[TASK TO CARRY OUT]
Repeat the listing below word for word, stopping after the line that contains "- 48 x SFP28 25GbE + 8 x QSFP28 100GbE".

[EXCERPTED RECORDS]
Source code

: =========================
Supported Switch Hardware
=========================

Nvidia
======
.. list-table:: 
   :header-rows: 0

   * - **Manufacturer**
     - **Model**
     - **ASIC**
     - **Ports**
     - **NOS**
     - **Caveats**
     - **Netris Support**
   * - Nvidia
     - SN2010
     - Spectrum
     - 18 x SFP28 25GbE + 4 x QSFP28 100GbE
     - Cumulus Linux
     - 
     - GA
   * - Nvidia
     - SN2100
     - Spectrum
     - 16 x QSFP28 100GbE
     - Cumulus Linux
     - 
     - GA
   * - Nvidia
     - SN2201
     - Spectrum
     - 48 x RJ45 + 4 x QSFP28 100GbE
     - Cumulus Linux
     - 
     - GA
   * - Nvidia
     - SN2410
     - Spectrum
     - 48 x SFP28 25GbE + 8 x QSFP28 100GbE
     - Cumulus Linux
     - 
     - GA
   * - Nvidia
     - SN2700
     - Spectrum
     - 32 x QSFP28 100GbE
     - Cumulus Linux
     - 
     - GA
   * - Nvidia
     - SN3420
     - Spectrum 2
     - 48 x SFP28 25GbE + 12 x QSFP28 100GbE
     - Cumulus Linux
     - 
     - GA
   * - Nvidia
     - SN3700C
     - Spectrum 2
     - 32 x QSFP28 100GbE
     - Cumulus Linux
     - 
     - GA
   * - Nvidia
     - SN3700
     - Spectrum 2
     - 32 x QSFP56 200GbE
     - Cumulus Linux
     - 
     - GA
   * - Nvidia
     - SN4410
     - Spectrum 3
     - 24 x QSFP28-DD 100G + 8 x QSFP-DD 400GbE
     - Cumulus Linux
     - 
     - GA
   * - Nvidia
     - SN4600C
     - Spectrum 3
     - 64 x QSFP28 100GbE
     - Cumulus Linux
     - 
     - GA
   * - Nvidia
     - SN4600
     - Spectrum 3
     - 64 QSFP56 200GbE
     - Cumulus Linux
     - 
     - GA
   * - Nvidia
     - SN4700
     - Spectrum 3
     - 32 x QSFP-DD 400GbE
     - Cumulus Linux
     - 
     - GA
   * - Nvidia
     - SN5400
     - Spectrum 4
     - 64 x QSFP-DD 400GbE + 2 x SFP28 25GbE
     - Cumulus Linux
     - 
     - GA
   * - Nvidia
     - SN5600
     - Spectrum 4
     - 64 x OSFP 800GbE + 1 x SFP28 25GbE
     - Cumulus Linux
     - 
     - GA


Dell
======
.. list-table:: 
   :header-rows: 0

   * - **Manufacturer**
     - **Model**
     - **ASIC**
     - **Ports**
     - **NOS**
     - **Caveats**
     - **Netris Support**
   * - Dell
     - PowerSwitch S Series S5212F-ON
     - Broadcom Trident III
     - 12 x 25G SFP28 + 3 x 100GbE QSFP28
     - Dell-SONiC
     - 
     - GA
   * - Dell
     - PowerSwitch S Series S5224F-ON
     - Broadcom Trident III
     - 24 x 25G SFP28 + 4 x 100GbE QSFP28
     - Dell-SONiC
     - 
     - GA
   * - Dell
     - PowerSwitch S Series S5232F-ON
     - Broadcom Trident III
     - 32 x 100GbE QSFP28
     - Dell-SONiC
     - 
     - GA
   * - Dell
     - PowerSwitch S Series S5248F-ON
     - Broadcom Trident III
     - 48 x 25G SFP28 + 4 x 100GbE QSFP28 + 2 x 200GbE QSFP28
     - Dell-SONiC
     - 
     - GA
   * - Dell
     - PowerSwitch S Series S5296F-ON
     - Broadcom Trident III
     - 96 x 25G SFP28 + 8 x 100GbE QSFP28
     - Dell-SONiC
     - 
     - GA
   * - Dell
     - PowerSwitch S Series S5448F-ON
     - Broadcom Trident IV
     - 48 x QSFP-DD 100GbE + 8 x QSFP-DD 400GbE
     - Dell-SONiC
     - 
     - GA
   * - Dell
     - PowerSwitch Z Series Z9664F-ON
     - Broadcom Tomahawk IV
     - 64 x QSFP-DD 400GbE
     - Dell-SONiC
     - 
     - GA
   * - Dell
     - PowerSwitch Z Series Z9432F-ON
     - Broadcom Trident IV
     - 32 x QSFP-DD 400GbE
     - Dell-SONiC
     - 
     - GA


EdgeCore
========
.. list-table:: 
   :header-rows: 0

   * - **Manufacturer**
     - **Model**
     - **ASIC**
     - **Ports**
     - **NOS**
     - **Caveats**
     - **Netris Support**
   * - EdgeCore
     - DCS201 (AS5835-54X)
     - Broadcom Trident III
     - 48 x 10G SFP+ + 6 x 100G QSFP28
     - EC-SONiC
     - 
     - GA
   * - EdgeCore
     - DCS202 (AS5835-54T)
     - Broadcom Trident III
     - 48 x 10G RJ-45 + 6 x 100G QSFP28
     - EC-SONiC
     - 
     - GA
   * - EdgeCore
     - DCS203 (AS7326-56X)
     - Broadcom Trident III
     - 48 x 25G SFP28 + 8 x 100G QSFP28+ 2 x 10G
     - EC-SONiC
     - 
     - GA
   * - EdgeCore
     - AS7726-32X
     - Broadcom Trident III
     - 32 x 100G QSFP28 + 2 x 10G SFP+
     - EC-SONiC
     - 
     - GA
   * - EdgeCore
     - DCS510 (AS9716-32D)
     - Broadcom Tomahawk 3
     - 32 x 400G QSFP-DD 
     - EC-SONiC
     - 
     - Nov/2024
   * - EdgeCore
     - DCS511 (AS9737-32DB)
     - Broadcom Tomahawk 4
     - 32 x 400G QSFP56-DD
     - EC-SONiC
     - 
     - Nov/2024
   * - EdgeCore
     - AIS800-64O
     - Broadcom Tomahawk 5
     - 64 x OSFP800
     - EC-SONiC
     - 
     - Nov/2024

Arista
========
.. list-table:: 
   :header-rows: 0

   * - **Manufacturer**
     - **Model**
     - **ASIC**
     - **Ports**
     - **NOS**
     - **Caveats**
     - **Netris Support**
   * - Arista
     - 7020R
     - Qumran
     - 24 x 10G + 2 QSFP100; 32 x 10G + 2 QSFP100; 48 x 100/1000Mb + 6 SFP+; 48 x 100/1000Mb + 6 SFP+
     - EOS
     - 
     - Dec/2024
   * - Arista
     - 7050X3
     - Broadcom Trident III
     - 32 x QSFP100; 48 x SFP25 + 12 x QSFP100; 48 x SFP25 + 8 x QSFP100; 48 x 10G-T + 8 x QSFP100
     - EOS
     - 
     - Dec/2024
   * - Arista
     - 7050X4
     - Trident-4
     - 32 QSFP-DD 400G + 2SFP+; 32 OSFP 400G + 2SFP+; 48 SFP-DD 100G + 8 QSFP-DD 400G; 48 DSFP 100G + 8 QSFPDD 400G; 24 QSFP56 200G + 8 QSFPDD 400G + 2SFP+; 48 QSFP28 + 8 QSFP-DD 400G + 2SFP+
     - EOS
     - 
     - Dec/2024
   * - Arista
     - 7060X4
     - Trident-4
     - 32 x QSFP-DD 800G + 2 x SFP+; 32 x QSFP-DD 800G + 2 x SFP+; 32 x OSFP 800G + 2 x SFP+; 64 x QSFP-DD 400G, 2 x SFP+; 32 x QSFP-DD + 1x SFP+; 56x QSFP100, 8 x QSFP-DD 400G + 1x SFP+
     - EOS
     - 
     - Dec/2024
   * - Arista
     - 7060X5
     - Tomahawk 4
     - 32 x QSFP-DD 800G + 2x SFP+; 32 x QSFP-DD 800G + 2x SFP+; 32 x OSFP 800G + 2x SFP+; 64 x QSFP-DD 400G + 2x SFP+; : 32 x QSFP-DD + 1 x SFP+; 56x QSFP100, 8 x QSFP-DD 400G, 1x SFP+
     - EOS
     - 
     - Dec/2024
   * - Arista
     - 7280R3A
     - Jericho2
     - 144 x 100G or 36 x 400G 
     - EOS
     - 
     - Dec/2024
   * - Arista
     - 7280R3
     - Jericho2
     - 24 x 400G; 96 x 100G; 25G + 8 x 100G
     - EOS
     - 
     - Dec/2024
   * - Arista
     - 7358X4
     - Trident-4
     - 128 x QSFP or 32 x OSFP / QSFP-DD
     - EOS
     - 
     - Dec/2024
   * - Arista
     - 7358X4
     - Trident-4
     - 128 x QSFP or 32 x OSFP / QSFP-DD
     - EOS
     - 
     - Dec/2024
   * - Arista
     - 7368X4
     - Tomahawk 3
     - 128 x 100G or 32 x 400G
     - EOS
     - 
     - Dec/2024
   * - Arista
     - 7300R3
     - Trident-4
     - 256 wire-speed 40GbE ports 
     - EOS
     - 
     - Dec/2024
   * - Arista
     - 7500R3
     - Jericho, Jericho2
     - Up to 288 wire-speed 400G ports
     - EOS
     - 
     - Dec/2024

[RESULT OF THE TASK]
Source code

: =========================
Supported Switch Hardware
=========================

Nvidia
======
.. list-table:: 
   :header-rows: 0

   * - **Manufacturer**
     - **Model**
     - **ASIC**
     - **Ports**
     - **NOS**
     - **Caveats**
     - **Netris Support**
   * - Nvidia
     - SN2010
     - Spectrum
     - 18 x SFP28 25GbE + 4 x QSFP28 100GbE
     - Cumulus Linux
     - 
     - GA
   * - Nvidia
     - SN2100
     - Spectrum
     - 16 x QSFP28 100GbE
     - Cumulus Linux
     - 
     - GA
   * - Nvidia
     - SN2201
     - Spectrum
     - 48 x RJ45 + 4 x QSFP28 100GbE
     - Cumulus Linux
     - 
     - GA
   * - Nvidia
     - SN2410
     - Spectrum
     - 48 x SFP28 25GbE + 8 x QSFP28 100GbE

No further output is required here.